*Work instructions*
Rewrite the lines for every item below, replacing "common name" with "vernacular name" and keeping everything else unchanged. Omit the pictures from your answer.

*Rows*

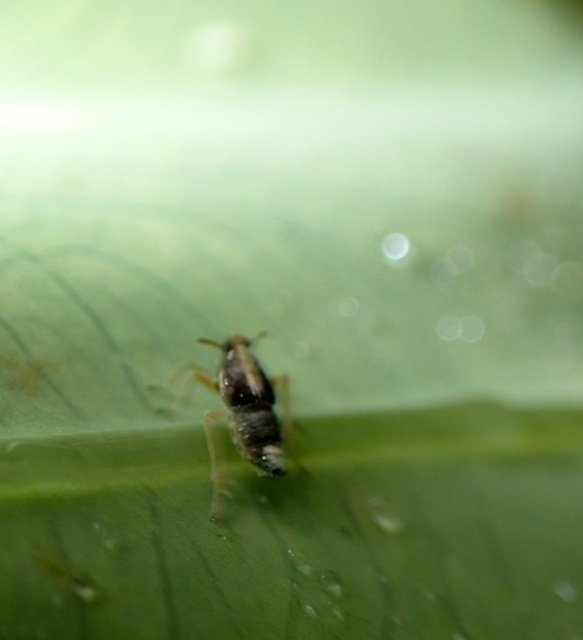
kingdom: Animalia
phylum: Arthropoda
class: Insecta
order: Hemiptera
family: Delphacidae
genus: Tarophagus
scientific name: Tarophagus colocasiae
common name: Taro planthopper
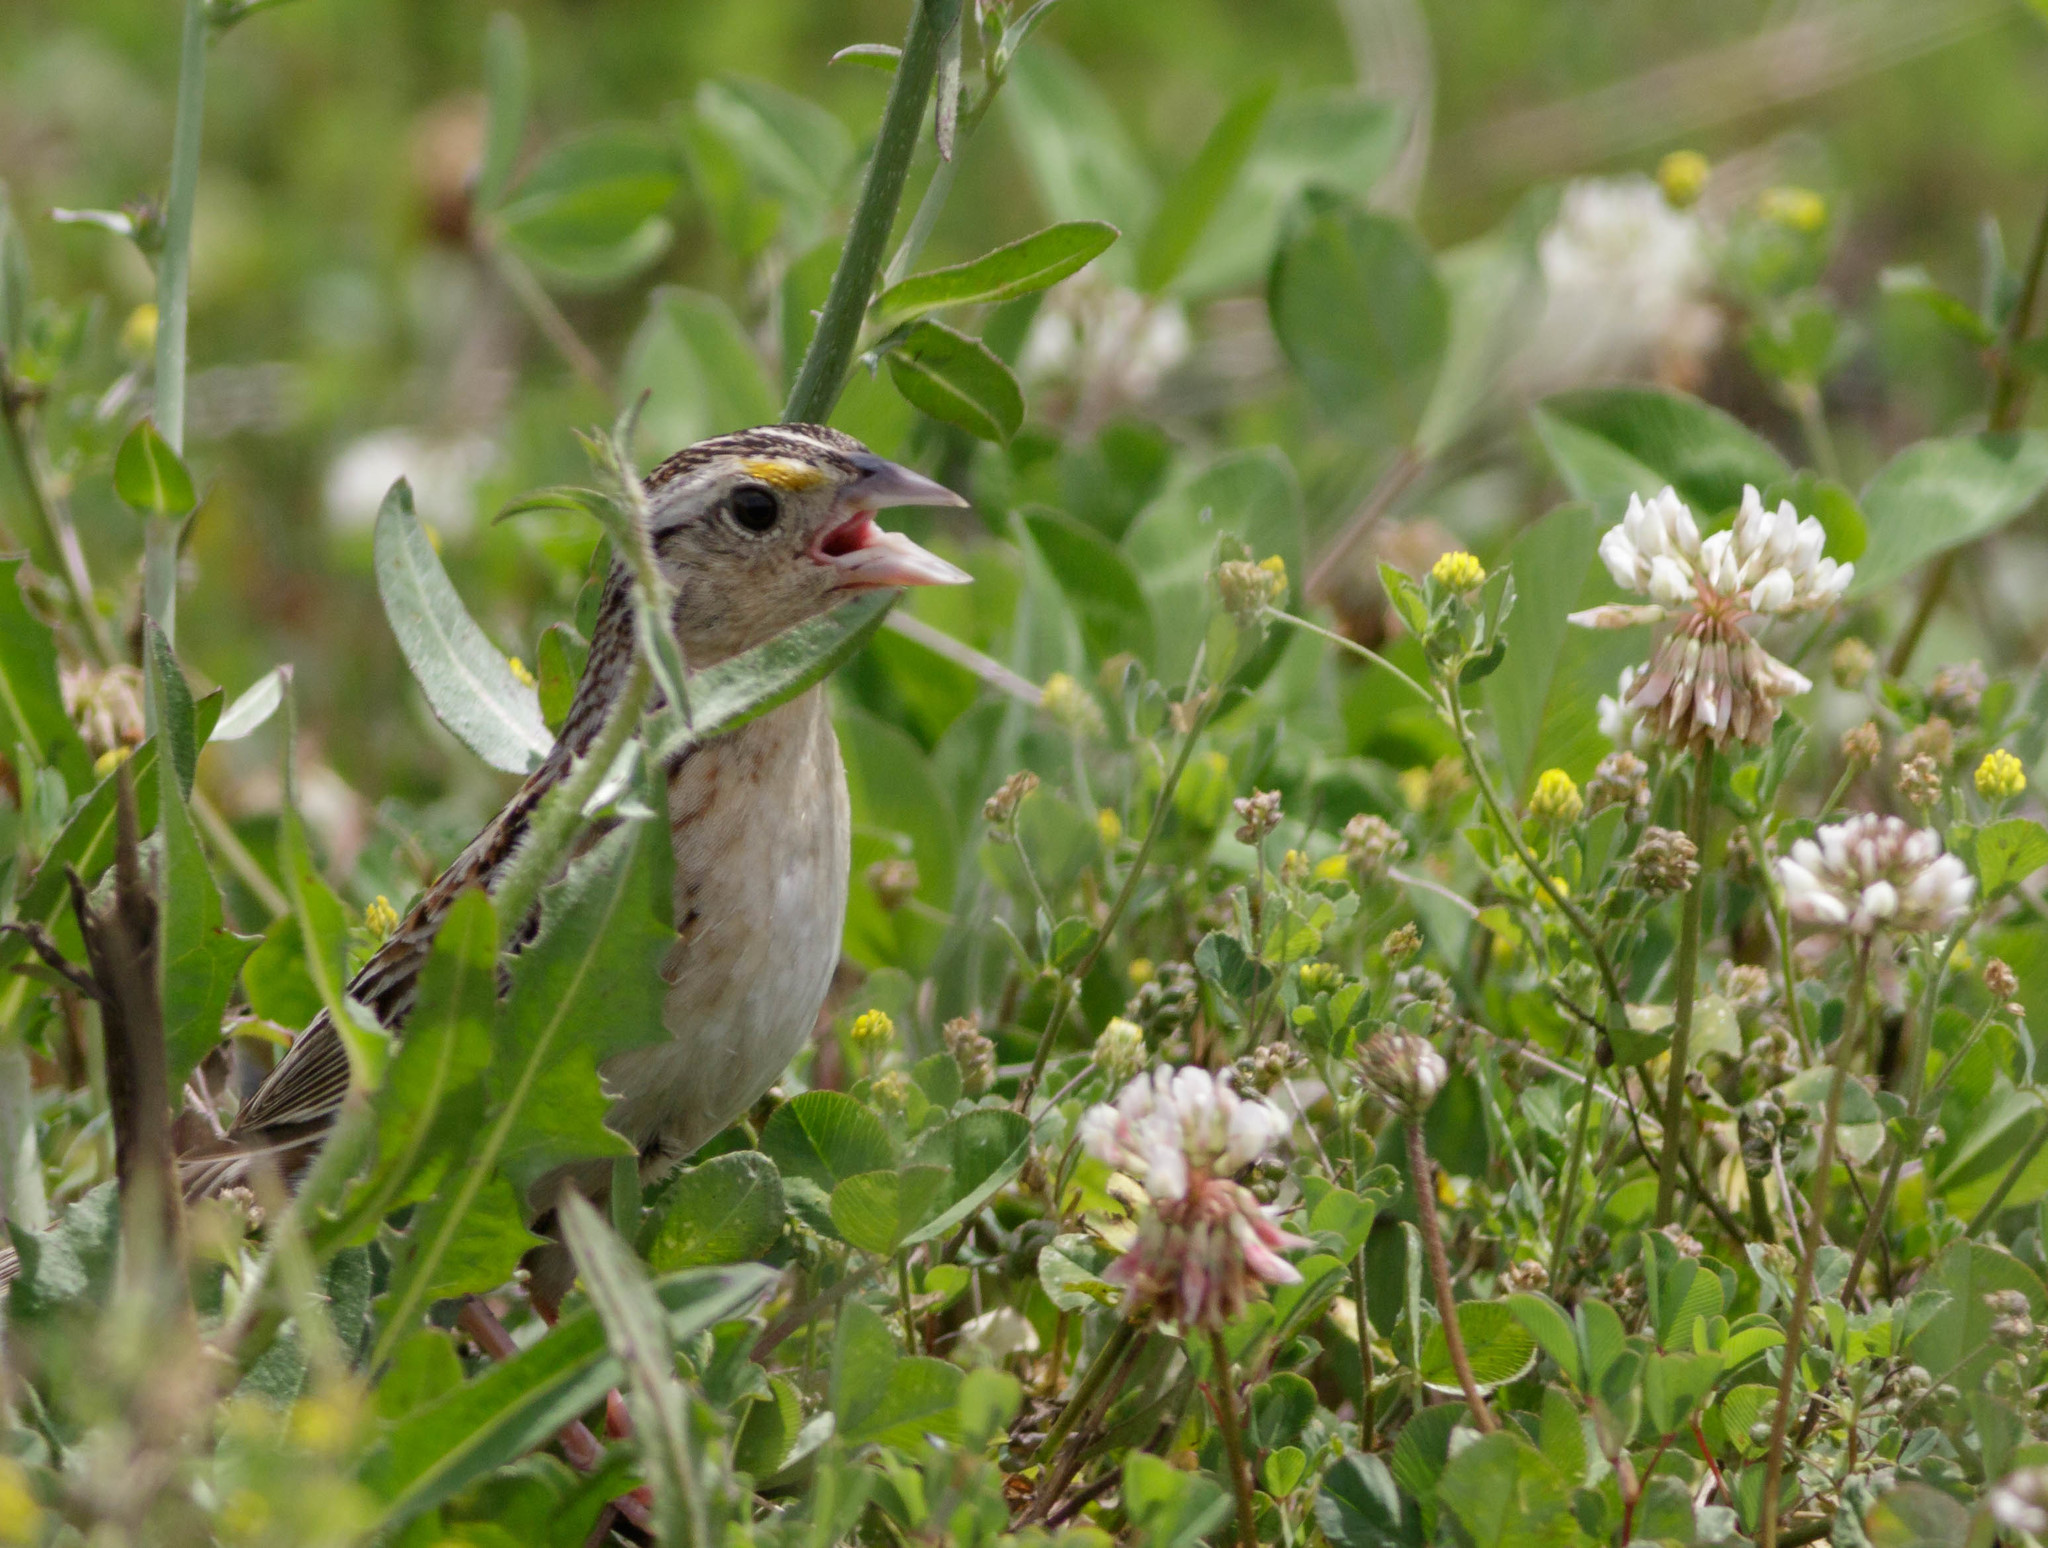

*Reply to the task*
kingdom: Animalia
phylum: Arthropoda
class: Insecta
order: Hemiptera
family: Delphacidae
genus: Tarophagus
scientific name: Tarophagus colocasiae
vernacular name: Taro planthopper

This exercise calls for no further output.